── THE INPUT ──

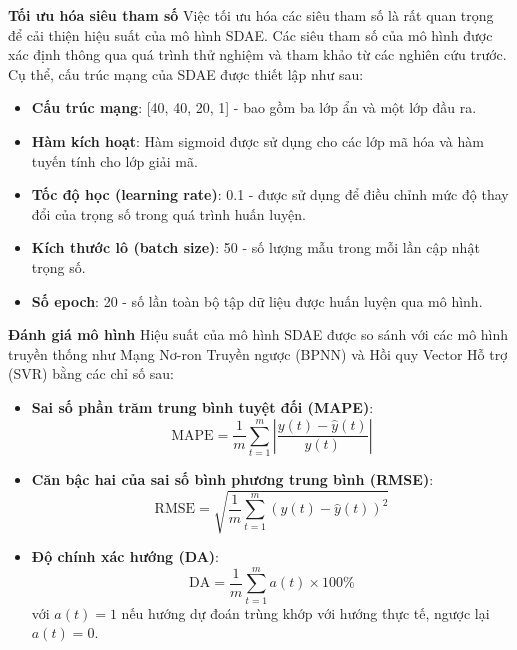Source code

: \textbf{Tối ưu hóa siêu tham số}
Việc tối ưu hóa các siêu tham số là rất quan trọng để cải thiện hiệu suất của mô hình SDAE. Các siêu tham số của mô hình được xác định thông qua quá trình thử nghiệm và tham khảo từ các nghiên cứu trước. Cụ thể, cấu trúc mạng của SDAE được thiết lập như sau:

\begin{itemize}
    \item \textbf{Cấu trúc mạng}: [40, 40, 20, 1] - bao gồm ba lớp ẩn và một lớp đầu ra.
    \item \textbf{Hàm kích hoạt}: Hàm sigmoid được sử dụng cho các lớp mã hóa và hàm tuyến tính cho lớp giải mã.
    \item \textbf{Tốc độ học (learning rate)}: 0.1 - được sử dụng để điều chỉnh mức độ thay đổi của trọng số trong quá trình huấn luyện.
    \item \textbf{Kích thước lô (batch size)}: 50 - số lượng mẫu trong mỗi lần cập nhật trọng số.
    \item \textbf{Số epoch}: 20 - số lần toàn bộ tập dữ liệu được huấn luyện qua mô hình.
\end{itemize}

\textbf{Đánh giá mô hình}
Hiệu suất của mô hình SDAE được so sánh với các mô hình truyền thống như Mạng Nơ-ron Truyền ngược (BPNN) và Hồi quy Vector Hỗ trợ (SVR) bằng các chỉ số sau:

\begin{itemize}
    \item \textbf{Sai số phần trăm trung bình tuyệt đối (MAPE)}:
    \begin{equation}
        \text{MAPE} = \frac{1}{m} \sum_{t=1}^m \left| \frac{y(t) - \hat{y}(t)}{y(t)} \right|
    \end{equation}
    
    \item \textbf{Căn bậc hai của sai số bình phương trung bình (RMSE)}:
    \begin{equation}
        \text{RMSE} = \sqrt{\frac{1}{m} \sum_{t=1}^m \left( y(t) - \hat{y}(t) \right)^2}
    \end{equation}
    
    \item \textbf{Độ chính xác hướng (DA)}:
    \begin{equation}
        \text{DA} = \frac{1}{m} \sum_{t=1}^m a(t) \times 100\%
    \end{equation}
    với $a(t) = 1$ nếu hướng dự đoán trùng khớp với hướng thực tế, ngược lại $a(t) = 0$.
\end{itemize}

───

### JOB
Search the entries for "luyện" and copy each matching line.

### OUTPUT BELOW
    \item \textbf{Tốc độ học (learning rate)}: 0.1 - được sử dụng để điều chỉnh mức độ thay đổi của trọng số trong quá trình huấn luyện.
    \item \textbf{Số epoch}: 20 - số lần toàn bộ tập dữ liệu được huấn luyện qua mô hình.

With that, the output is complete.